## Extracted records

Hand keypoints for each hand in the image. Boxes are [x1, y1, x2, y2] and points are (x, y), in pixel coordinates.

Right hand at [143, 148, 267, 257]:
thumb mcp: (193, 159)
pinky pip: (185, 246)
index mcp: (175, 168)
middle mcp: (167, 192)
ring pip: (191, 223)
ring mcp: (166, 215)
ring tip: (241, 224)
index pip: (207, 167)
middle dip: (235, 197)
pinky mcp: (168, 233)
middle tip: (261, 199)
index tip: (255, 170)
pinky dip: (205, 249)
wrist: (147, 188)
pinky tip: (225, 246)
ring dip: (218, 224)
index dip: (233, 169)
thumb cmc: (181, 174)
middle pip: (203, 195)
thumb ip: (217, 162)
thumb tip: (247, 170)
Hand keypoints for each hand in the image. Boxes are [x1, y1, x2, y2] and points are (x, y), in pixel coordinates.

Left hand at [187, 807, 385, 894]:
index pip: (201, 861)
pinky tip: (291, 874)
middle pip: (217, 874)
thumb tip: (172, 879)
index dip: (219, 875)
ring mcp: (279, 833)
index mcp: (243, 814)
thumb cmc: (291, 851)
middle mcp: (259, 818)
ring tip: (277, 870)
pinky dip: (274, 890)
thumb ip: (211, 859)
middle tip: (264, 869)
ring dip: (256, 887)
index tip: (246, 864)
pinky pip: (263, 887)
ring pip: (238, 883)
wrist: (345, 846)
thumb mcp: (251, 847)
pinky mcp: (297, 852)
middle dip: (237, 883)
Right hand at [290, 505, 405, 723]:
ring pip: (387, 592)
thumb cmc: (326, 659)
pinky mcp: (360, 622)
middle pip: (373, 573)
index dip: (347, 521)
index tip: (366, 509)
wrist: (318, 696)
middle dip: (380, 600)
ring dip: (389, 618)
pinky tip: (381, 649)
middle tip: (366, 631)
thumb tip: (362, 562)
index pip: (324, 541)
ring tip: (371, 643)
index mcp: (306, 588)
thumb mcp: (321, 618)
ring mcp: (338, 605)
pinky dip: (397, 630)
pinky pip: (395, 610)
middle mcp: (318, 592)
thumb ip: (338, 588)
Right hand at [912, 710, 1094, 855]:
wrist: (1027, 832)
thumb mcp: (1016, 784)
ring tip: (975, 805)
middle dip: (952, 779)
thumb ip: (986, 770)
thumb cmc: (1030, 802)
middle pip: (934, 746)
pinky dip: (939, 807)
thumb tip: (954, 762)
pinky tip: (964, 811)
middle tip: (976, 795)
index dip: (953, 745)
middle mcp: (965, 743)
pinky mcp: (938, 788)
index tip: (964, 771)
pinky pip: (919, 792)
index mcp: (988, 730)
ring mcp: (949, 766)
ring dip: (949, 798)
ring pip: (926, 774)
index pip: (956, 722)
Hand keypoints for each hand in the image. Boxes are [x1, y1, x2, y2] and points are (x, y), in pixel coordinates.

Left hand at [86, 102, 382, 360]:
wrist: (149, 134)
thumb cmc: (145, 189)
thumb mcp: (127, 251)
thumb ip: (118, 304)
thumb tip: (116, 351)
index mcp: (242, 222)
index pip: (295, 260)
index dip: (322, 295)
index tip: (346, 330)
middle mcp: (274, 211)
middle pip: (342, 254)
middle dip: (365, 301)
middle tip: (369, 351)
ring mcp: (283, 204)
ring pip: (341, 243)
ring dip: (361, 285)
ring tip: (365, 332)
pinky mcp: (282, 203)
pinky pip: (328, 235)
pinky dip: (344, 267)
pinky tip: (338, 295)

## Work instruction
Would you copy the whole listing exactly?

## Completed task
Hand keypoints for each hand in the image. Boxes are [x1, y1, x2, y2] and points are (x, y), in pixel coordinates.

Right hand at [143, 148, 267, 257]:
thumb mcp: (193, 159)
pinky pip: (185, 246)
index mcp: (175, 168)
middle mcp: (167, 192)
ring pip: (191, 223)
ring mcp: (166, 215)
ring tip: (241, 224)
index pip: (207, 167)
middle dip: (235, 197)
pinky mcp: (168, 233)
middle tip: (261, 199)
index tip: (255, 170)
pinky dip: (205, 249)
wrist: (147, 188)
pinky tip: (225, 246)
ring dip: (218, 224)
index dip: (233, 169)
thumb cmc: (181, 174)
middle pip: (203, 195)
thumb ip: (217, 162)
thumb tip: (247, 170)
Hand keypoints for each hand in the image. Boxes are [x1, y1, x2, y2] and points are (x, y), in pixel coordinates.

Left hand at [187, 807, 385, 894]:
index pip: (201, 861)
pinky tip: (291, 874)
middle pip: (217, 874)
thumb tip: (172, 879)
index dip: (219, 875)
ring mcp: (279, 833)
index mcp: (243, 814)
thumb cmc: (291, 851)
middle mcp: (259, 818)
ring tip: (277, 870)
pinky dip: (274, 890)
thumb ip: (211, 859)
middle tip: (264, 869)
ring dip: (256, 887)
index tip: (246, 864)
pinky pip: (263, 887)
ring pip: (238, 883)
wrist: (345, 846)
thumb mcp: (251, 847)
pinky mcp: (297, 852)
middle dip: (237, 883)
Right hand at [290, 505, 405, 723]:
ring pip: (387, 592)
thumb cmc: (326, 659)
pinky mcp: (360, 622)
middle pip: (373, 573)
index dip: (347, 521)
index tip: (366, 509)
wrist: (318, 696)
middle dip: (380, 600)
ring dip: (389, 618)
pinky tip: (381, 649)
middle tip: (366, 631)
thumb tip: (362, 562)
index pip: (324, 541)
ring tip: (371, 643)
index mcp: (306, 588)
thumb mcp: (321, 618)
ring mcp: (338, 605)
pinky dip: (397, 630)
pinky pip: (395, 610)
middle mcp: (318, 592)
thumb ip: (338, 588)
Right hand at [912, 710, 1094, 855]:
wrist: (1027, 832)
thumb mcp: (1016, 784)
ring tip: (975, 805)
middle dip: (952, 779)
thumb ip: (986, 770)
thumb cmc: (1030, 802)
middle pip: (934, 746)
pinky dip: (939, 807)
thumb tip: (954, 762)
pinky tip: (964, 811)
middle tip: (976, 795)
index dip: (953, 745)
middle mcp: (965, 743)
pinky mcp: (938, 788)
index tip: (964, 771)
pinky pip: (919, 792)
index mcp: (988, 730)
ring mcp: (949, 766)
ring dip: (949, 798)
ring pip: (926, 774)
index pip: (956, 722)
Hand keypoints for each hand in the image. Boxes are [x1, y1, x2, y2] and points are (x, y), in pixel coordinates.

Left hand at [86, 102, 382, 360]:
wrist: (149, 134)
thumb cmc: (145, 189)
thumb mcp: (127, 251)
thumb ip: (118, 304)
thumb tip: (116, 351)
index mcp: (242, 222)
index pip: (295, 260)
index dip: (322, 295)
index tip: (346, 330)
middle mcp: (274, 211)
middle pip: (342, 254)
middle dip: (365, 301)
middle tip: (369, 351)
ring mcp: (283, 204)
ring pip: (341, 243)
ring dip: (361, 285)
ring tip: (365, 332)
pinky mcp: (282, 203)
pinky pip: (328, 235)
pinky dip: (344, 267)
pinky tip: (338, 295)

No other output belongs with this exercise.